Most products (see the catalog "grid" column) are on regular grids:

  • Dims: time, latitude, longitude
  • Coords: 1-D latitude (degrees north, ascending) and 1-D longitude (degrees east), each indexing its own dimension.

Longitude values retain the provider's native convention — most stores use [−180, 180], but some (e.g. BARRA2) publish [0, 360). Requests are always made in [−180, 180]; CFS handles the translation (and antimeridian-crossing boxes) during subsetting but does not re-normalize the returned coordinate values.

Projected / curvilinear grids

Products on rotated-pole or Lambert-conformal grids (rdrs, conus404, hrrr, daymet, narr, aorc_nwm, nwm_operational) keep their native index dimensionsrlat/rlon (rotated pole) or y/x (LCC) — because interpolating to a regular grid would degrade exactly the high-resolution information these products exist for:

  • Dims: time, plus the native pair (rlat/rlon or y/x)
  • Coords: 2-D latitude and longitude auxiliary coordinates over that native pair, giving the geographic position of every cell in degrees, longitudes in [−180, 180].

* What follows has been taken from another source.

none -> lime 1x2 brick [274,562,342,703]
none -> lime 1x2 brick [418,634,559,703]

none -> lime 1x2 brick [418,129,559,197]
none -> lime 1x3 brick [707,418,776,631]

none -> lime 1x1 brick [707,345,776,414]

The subset is the smallest contiguous index window (plus a small buffer) covering the requested bbox, so a projected-grid subset contains some cells outside the bbox; consumers needing an exact cut must mask on the 2-D lat/lon coordinates.

Dispatch pattern:

if ds.latitude.ndim == 1:          # regular grid
    weights = area_weights(ds.latitude)
else:                              # projected grid: 2-D lat/lon over native dims
    ydim, xdim = ds.latitude.dims
    mask = within_polygon(ds.latitude, ds.longitude, hru_geometry)

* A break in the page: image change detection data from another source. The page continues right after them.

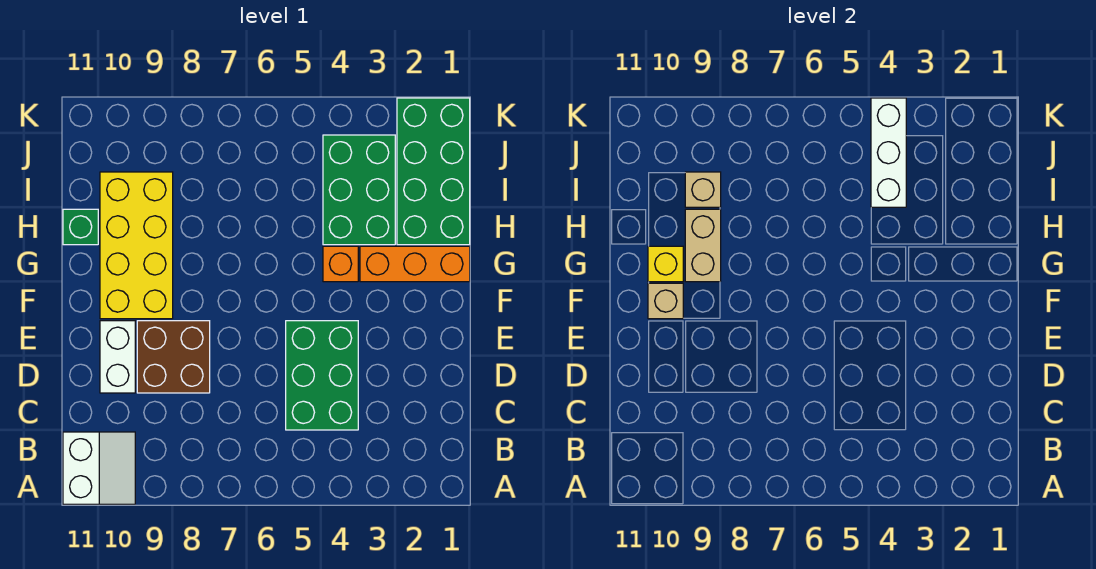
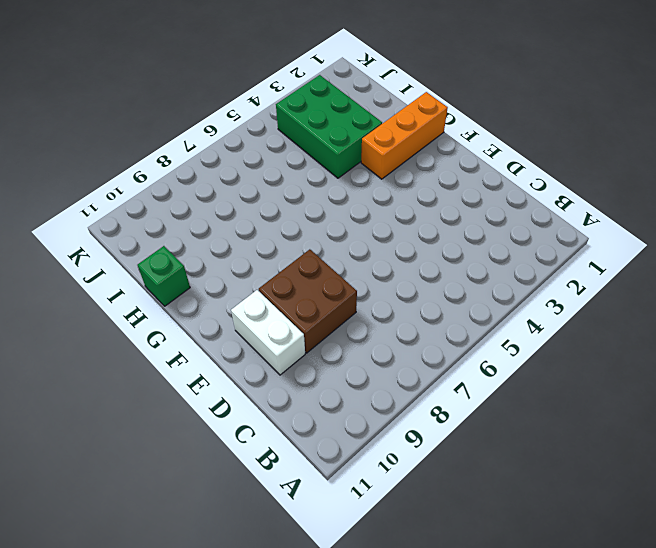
none -> white 2x2 slope [63,432,135,504]
none -> green 2x3 brick [286,321,358,430]
none -> yellow 2x4 brick [100,172,173,319]

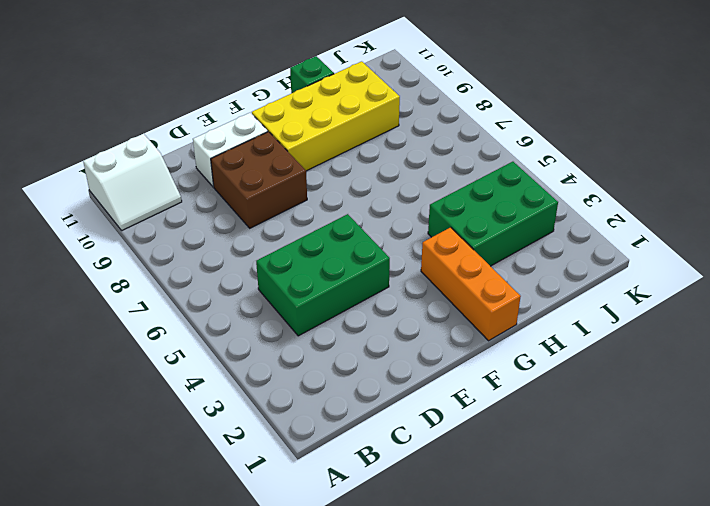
none -> orange 1x1 brick [323,246,358,282]
none -> green 2x4 brick [397,98,470,245]
none -> tan 1x1 brick [648,283,683,319]

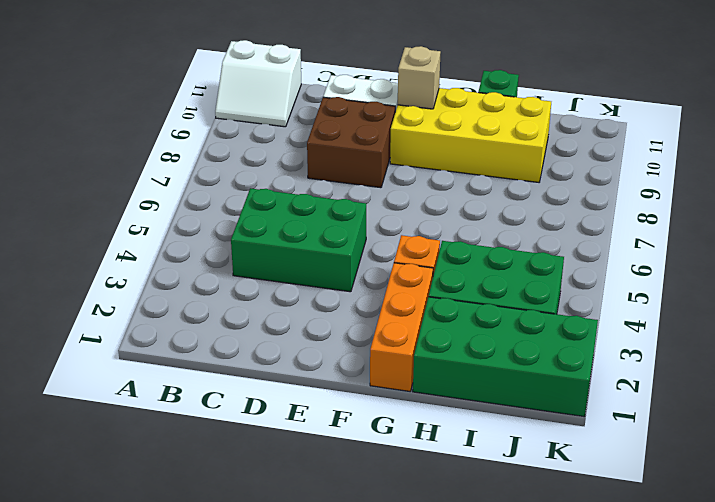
none -> tan 1x2 brick [685,209,721,282]
none -> yellow 1x1 brick [648,246,683,282]
none -> white 1x3 brick [871,98,906,207]

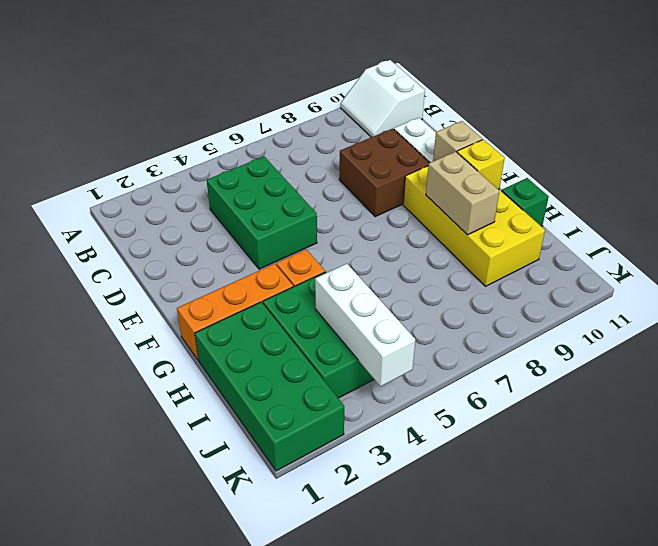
none -> tan 1x1 brick [685,172,721,207]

FetchResult.n_lat / n_lon report the native index dims in both cases.

Extra dimensions

Specific products add documented dimensions, always in addition to (never replacing) the above:

  • gefs — a member dimension (ensemble member labels gec00, gep01gep30).
  • na_cordex — a member_id dimension (the CORDEX multi-model ensemble).

Consumers MUST tolerate (select-from or reduce) extra dimensions on products documented to have them.

Time conventions

  • The time coordinate is UTC, encoded as datetime64 values; CFS never returns provider-local time.
  • Timestamps are the provider's native stamps over the requested range, inclusive of both endpoints where the store has data; CFS does not resample, interpolate, or fill gaps.
  • Instantaneous vs interval semantics are provider-native. State variables (temperature, pressure, wind, humidity) are instantaneous values at the stamp. Flux variables are rates representative of the source's native step ending at (or centred on, per the provider's convention) the stamp; where a provider stamps interval means off the shared axis (BARRA2's half-hour midpoints), CFS aligns them to the instantaneous axis and records the choice in the connector. Forecast products (gfs, gefs) lack flux values at lead 0 (analysis time), so a range starting exactly at a cycle time has its first flux stamp one step later.

Stability

canonical-v1 is append-only: new canonical variables may be added to the vocabulary, but the names, units, attribute keys, grid layouts, and the fluxes-never-accumulations rule above will not change meaning within v1. A breaking revision would ship as cfs_schema = "canonical-v2".